* WHAT YOU SHOULD DO *
Across all the records below, how many lines contain "हरभजन"? Respond with only the number.

Records contained in a dataset
=== Section Start ===

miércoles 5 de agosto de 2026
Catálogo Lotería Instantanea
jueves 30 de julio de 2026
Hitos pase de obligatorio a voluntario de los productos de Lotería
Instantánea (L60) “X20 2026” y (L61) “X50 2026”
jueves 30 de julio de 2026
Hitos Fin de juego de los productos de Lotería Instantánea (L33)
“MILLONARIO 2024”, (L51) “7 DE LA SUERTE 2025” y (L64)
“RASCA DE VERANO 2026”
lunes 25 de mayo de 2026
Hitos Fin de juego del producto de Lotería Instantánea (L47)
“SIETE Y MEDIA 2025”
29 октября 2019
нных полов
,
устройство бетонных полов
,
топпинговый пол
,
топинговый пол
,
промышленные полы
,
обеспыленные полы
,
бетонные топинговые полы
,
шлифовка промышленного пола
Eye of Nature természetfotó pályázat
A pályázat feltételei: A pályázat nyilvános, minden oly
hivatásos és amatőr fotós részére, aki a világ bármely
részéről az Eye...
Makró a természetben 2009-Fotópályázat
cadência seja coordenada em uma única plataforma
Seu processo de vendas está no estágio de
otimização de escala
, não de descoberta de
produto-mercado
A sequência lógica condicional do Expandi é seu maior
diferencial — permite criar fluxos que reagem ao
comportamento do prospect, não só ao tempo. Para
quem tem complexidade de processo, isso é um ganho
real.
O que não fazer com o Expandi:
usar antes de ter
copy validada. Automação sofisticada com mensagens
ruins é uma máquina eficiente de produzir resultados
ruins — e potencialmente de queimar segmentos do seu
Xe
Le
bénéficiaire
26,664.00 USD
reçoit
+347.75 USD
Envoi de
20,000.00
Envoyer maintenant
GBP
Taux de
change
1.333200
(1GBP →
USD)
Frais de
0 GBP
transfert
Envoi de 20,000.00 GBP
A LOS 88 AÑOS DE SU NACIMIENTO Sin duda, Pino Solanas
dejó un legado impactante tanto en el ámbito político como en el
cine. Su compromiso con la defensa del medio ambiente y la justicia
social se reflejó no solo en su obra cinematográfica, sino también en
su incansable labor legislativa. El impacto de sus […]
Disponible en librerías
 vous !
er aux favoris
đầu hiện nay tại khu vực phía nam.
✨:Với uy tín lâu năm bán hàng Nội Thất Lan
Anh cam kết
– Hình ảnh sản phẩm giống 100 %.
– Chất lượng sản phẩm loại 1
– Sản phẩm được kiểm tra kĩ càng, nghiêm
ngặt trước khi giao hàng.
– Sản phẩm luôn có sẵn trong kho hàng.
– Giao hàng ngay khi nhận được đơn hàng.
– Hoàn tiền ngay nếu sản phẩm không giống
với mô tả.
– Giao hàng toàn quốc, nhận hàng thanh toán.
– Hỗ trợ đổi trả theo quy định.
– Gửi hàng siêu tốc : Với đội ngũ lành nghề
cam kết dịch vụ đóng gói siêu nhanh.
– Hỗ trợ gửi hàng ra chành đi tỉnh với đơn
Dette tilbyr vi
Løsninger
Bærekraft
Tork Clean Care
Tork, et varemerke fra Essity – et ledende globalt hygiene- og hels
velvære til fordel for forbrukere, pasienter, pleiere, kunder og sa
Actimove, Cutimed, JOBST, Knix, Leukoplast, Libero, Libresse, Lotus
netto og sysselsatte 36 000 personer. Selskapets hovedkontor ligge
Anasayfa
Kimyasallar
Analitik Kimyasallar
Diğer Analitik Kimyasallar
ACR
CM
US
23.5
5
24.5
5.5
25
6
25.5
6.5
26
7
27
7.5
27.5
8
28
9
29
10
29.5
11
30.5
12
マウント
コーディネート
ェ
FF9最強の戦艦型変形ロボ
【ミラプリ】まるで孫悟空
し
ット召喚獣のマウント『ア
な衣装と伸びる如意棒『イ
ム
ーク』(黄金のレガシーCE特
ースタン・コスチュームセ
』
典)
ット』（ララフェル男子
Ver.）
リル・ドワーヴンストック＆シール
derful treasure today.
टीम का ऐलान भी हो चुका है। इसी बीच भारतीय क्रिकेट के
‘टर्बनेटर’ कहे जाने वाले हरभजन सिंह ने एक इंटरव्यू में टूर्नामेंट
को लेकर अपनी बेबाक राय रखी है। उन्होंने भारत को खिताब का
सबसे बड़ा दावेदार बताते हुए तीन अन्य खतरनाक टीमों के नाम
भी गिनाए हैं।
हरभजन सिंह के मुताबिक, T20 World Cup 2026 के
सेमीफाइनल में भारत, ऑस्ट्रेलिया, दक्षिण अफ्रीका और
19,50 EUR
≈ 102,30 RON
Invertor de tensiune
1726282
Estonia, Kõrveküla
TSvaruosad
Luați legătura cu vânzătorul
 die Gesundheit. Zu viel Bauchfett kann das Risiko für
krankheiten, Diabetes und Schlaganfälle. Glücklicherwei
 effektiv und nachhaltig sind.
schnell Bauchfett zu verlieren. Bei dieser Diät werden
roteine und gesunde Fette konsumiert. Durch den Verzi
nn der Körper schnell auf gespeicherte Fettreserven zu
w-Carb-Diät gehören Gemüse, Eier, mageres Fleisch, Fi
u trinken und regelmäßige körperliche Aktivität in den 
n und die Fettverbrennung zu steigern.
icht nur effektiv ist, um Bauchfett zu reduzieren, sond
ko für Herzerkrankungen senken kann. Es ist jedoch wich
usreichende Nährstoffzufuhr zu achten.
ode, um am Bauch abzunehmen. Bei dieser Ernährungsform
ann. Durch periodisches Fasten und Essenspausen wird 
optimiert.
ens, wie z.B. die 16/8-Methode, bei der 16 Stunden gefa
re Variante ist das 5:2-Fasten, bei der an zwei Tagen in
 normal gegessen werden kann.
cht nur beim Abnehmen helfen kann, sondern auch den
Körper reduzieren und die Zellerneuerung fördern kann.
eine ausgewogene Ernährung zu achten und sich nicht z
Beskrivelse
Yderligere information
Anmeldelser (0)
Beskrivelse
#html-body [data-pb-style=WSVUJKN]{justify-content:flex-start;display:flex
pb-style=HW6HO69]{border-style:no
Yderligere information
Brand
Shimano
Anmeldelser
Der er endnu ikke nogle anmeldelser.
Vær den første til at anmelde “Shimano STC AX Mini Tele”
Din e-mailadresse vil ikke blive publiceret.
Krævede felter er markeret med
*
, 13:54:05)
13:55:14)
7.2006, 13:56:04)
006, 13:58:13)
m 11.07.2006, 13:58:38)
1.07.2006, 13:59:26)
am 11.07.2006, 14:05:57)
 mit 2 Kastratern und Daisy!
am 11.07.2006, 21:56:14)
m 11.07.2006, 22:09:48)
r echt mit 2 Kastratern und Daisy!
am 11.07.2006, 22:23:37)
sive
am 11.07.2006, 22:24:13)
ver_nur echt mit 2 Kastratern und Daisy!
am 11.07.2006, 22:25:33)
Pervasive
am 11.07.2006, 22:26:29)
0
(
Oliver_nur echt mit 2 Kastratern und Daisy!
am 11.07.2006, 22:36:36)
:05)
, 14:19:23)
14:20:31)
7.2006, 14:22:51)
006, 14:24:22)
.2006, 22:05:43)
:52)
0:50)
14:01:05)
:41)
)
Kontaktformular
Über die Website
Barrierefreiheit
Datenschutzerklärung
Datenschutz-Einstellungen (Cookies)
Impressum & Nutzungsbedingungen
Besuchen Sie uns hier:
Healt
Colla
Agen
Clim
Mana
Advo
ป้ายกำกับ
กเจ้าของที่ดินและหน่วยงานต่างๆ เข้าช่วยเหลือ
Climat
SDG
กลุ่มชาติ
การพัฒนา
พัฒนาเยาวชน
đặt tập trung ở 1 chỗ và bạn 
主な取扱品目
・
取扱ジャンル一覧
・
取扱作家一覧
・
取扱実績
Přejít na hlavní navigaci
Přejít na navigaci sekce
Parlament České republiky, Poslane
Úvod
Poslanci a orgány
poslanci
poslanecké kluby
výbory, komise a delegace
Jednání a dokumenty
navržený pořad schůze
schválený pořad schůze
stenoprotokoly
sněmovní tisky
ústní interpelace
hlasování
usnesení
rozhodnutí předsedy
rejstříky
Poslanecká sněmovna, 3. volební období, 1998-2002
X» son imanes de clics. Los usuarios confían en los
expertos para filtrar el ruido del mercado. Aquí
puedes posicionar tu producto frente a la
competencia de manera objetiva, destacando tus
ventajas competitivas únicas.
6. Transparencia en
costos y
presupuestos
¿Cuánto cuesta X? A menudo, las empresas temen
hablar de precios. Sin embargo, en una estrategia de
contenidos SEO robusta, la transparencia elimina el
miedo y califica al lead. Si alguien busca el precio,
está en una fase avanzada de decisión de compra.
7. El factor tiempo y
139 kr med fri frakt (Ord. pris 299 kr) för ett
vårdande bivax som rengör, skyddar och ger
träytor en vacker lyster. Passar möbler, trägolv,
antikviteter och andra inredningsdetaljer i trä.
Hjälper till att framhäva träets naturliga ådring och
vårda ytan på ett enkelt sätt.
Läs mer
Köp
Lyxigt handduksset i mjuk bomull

=== Section End ===

* ANSWER TO THIS EXERCISE *
2